Just want to clarify that the issue is that a query stucks on workers when it is cancelled on coordinator and keep consuming resources.
Just want to clarify that the issue is that a query stucks on workers when it is cancelled on coordinator and keep consuming resources.
Make sense. This is because code can be spending lot of time within single projection. This is, however, a different problem than one being addressed here, although I agree that from user perspective they look similar.
@davseitsev Would you like to create a separate Github issue for your case? Notice that your issues is not JDBC connector related at all. So solving your problem requires dedicated separate effort than solving the issue described here.

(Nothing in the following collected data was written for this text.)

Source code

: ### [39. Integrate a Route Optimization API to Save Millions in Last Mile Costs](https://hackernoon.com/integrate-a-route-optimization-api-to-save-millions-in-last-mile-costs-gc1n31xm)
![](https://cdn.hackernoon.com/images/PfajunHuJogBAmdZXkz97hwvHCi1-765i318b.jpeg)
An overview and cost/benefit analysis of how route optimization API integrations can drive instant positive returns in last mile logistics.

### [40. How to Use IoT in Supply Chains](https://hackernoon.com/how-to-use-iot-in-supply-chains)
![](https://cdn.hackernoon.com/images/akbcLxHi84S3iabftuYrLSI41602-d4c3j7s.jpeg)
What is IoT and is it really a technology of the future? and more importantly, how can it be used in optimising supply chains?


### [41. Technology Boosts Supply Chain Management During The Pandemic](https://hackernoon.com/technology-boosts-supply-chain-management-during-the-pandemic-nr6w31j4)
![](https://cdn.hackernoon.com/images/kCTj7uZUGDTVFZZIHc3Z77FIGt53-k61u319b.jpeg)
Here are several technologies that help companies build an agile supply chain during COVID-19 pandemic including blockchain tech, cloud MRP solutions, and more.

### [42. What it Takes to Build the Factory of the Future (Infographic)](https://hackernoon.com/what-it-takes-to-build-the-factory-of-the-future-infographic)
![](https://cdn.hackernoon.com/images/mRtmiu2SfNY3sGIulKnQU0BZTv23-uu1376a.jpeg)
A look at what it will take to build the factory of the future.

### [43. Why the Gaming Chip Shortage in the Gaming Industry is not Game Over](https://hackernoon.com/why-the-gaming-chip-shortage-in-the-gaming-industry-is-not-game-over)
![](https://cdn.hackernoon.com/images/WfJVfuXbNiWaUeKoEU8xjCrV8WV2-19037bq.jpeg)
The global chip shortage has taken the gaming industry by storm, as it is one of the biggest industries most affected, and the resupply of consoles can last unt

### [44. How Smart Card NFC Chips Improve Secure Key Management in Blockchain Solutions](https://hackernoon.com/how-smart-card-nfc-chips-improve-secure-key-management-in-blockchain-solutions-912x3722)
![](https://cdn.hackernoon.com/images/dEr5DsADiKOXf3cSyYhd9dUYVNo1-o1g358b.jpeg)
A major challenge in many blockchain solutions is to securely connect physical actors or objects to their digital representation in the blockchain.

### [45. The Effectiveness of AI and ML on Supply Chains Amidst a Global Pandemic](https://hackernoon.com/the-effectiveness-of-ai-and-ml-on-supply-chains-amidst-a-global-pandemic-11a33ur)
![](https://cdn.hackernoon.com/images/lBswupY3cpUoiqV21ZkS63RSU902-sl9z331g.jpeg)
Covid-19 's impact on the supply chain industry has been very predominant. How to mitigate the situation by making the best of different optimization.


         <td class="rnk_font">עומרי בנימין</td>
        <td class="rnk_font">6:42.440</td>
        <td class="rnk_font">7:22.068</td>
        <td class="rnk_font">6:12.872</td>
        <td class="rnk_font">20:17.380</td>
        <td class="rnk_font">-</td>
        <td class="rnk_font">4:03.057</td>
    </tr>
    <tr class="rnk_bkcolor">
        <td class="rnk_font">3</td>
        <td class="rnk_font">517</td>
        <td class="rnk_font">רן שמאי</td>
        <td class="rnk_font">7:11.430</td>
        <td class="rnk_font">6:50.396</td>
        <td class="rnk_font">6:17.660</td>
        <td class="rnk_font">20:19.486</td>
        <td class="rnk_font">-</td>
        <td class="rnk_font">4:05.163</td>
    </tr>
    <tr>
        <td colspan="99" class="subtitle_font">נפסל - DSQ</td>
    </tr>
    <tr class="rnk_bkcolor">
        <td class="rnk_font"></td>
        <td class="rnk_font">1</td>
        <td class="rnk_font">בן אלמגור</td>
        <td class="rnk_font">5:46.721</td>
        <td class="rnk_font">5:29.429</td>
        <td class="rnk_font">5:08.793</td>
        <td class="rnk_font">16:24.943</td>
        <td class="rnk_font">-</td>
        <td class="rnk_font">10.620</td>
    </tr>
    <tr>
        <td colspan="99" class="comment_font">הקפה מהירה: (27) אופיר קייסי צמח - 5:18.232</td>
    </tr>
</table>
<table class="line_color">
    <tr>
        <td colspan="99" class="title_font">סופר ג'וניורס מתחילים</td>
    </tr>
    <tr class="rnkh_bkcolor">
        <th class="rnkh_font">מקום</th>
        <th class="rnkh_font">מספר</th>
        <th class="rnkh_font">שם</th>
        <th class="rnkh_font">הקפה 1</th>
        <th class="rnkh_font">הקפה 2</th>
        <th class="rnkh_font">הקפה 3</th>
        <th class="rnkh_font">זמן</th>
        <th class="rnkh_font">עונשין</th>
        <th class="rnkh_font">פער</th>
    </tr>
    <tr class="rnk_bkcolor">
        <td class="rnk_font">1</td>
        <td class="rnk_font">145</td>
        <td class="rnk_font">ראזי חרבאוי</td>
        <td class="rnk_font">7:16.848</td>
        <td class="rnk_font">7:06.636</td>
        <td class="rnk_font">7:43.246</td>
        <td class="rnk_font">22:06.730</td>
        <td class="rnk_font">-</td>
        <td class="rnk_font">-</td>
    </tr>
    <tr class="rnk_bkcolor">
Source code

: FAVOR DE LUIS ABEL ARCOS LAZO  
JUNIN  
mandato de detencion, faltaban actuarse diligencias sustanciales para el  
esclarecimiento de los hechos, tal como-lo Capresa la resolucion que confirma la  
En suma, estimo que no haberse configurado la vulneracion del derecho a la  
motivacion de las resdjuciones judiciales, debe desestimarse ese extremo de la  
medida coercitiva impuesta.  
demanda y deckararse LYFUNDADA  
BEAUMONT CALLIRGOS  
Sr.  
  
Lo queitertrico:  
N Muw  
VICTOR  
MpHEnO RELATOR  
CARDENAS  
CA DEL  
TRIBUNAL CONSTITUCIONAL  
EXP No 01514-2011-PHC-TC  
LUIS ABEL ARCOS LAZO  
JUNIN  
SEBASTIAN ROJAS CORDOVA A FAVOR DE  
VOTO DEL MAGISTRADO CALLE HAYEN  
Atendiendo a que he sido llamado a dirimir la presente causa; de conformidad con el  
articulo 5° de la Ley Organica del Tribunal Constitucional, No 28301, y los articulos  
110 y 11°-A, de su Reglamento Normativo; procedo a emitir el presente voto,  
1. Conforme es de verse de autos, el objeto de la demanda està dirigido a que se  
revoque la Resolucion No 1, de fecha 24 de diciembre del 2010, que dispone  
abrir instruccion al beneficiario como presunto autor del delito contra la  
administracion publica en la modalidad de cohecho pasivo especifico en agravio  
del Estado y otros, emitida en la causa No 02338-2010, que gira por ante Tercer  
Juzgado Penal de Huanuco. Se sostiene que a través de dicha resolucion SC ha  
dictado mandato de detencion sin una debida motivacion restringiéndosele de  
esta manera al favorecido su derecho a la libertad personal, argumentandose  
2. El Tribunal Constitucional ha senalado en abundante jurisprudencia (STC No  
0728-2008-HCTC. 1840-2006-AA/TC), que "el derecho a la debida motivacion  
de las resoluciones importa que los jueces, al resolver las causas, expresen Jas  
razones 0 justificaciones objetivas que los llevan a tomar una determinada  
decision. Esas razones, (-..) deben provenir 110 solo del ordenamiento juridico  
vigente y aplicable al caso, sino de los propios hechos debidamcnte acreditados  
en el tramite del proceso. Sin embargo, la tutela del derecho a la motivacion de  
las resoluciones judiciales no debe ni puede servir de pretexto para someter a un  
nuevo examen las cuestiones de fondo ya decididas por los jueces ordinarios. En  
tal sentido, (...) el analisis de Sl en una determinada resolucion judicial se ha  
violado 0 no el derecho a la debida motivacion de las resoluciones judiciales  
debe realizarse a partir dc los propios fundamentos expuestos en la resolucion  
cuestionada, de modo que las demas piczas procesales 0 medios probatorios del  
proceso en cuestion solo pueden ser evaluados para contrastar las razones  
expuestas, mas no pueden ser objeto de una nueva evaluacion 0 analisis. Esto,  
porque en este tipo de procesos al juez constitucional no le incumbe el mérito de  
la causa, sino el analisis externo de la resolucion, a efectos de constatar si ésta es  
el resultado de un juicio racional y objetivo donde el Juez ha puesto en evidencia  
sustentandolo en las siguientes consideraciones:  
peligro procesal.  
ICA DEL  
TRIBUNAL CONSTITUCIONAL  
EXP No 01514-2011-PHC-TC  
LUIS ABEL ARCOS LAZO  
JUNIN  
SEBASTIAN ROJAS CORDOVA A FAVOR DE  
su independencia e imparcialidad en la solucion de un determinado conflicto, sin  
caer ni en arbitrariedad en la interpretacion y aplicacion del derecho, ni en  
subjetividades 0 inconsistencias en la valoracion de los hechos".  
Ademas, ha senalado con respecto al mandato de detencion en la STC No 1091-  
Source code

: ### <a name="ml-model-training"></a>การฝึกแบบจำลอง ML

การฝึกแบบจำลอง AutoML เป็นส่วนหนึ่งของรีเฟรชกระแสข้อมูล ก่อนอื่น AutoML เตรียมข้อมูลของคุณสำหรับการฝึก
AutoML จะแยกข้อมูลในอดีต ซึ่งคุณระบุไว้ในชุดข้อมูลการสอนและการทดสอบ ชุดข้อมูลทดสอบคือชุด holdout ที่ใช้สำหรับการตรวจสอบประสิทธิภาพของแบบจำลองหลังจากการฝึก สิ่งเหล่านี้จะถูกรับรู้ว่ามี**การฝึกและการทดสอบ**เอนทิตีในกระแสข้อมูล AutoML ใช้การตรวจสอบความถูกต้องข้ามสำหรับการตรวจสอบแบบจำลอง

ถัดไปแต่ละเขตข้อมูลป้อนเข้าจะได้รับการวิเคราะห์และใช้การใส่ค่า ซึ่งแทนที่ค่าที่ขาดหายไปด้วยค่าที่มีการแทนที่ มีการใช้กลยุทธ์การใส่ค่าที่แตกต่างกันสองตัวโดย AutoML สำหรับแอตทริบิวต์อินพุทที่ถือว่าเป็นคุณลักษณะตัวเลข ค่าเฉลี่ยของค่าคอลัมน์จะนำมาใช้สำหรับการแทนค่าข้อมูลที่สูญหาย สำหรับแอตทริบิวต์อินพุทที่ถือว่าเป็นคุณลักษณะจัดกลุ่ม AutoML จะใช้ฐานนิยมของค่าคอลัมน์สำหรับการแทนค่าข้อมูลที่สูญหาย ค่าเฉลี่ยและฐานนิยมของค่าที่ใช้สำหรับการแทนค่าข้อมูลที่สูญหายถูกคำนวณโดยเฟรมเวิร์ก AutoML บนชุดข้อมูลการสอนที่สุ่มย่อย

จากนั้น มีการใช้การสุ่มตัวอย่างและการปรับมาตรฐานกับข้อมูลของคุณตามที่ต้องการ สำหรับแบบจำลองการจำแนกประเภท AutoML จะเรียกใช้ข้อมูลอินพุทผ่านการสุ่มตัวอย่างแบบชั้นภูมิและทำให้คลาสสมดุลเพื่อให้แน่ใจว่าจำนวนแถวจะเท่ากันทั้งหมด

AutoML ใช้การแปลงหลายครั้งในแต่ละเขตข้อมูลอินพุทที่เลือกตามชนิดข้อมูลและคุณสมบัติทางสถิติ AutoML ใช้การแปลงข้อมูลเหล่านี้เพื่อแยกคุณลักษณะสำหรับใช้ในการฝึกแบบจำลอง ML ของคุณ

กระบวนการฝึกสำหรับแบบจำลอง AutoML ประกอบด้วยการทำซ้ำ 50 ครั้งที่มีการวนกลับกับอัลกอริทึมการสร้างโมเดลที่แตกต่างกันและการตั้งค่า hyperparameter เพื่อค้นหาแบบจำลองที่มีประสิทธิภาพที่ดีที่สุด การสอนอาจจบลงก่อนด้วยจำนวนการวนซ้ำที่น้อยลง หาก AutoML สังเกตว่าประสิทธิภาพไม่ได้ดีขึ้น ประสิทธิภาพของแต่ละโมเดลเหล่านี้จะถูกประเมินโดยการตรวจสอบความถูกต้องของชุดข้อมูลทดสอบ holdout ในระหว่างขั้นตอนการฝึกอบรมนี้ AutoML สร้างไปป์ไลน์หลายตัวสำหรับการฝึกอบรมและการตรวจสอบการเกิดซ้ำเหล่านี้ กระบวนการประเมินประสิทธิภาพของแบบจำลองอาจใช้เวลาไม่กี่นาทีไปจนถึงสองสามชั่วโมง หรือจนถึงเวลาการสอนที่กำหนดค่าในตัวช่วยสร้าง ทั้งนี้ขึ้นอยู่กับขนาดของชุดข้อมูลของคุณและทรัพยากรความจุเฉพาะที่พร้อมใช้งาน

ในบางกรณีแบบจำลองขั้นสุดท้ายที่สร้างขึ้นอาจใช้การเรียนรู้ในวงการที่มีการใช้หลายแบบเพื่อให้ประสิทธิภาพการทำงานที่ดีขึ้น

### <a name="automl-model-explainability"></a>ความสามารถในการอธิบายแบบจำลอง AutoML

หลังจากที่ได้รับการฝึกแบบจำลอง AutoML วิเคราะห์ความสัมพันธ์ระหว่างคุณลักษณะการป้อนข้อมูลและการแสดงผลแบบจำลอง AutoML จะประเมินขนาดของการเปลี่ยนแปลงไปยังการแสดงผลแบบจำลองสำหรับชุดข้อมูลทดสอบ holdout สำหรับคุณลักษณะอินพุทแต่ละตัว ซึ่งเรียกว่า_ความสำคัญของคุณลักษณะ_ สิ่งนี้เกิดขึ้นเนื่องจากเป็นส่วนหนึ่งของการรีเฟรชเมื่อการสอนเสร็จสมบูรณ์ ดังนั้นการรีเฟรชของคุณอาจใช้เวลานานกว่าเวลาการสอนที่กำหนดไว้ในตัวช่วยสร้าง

We should write a test that runs a query that produces many rows (maybe a cross join on a large table) and verify that the query killed on the server afterwards (by using a database specific method of listing the running queries). We can embed a UUID in the SQL query as a comment to identify it.